While running a parent and toddler group, Nichola Williams, 28, decided she would like some training on her own parenting skills.

As a mother of five children, aged between two and 11, she admits the free crèche and two hours’ break from the kids was an attraction, but she says she learned a lot from Being a Parent. It boosted her confidence in the things she did right, and taught her new techniques that improved her children’s behaviour.

Her middle child threw tantrums and she felt she was “constantly telling him off”. But his behaviour improved massively after she guaranteed him her exclusive attention for at least 10 minutes after school every day.

She learned to praise her children, which turned out to be especially beneficial when she wanted them to get dressed rather than play or scrap with each other.

After the course, the trainers asked whether she would be interested in becoming a facilitator and she has now run three courses.

“I am so glad I did it,” she says. “I feel like I am sharing what worked for me; I do not feel like a teacher.”

Parents in her groups have many issues. They range from children who refuse to sleep in their own beds to those displaying aggressive behaviour. One mother, who thought her son’s aggression was due to autism, learned to ask him about his feelings, using pictures to draw the information out of the reticent boy. He was later referred to child mental health services.

“She needed a lot of extra help; more than we could give. But the techniques we taught her really worked,” says Williams. 

Putting it into practice

● Use parent-trainers who are part of the community themselves and can give positive recommendations of it.

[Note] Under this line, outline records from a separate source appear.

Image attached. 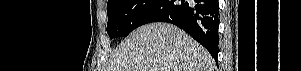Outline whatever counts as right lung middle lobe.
<instances>
[{
  "mask_svg": "<svg viewBox=\"0 0 301 71\" xmlns=\"http://www.w3.org/2000/svg\"><path fill=\"white\" fill-rule=\"evenodd\" d=\"M158 0H108L107 33L109 37L127 36L139 26L145 13Z\"/></svg>",
  "mask_w": 301,
  "mask_h": 71,
  "instance_id": "1",
  "label": "right lung middle lobe"
}]
</instances>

● Ensure the parenting programme is linked in with other children’s provision so it is part of the local community rather than a parenting course parachuted in from nowhere.

● Employ outreach workers to advertise the course in children’s centres, schools and other agencies.

● Ensure the environment is supportive for those parents who may have to face up to their personal history or issues in order to help their own parenting.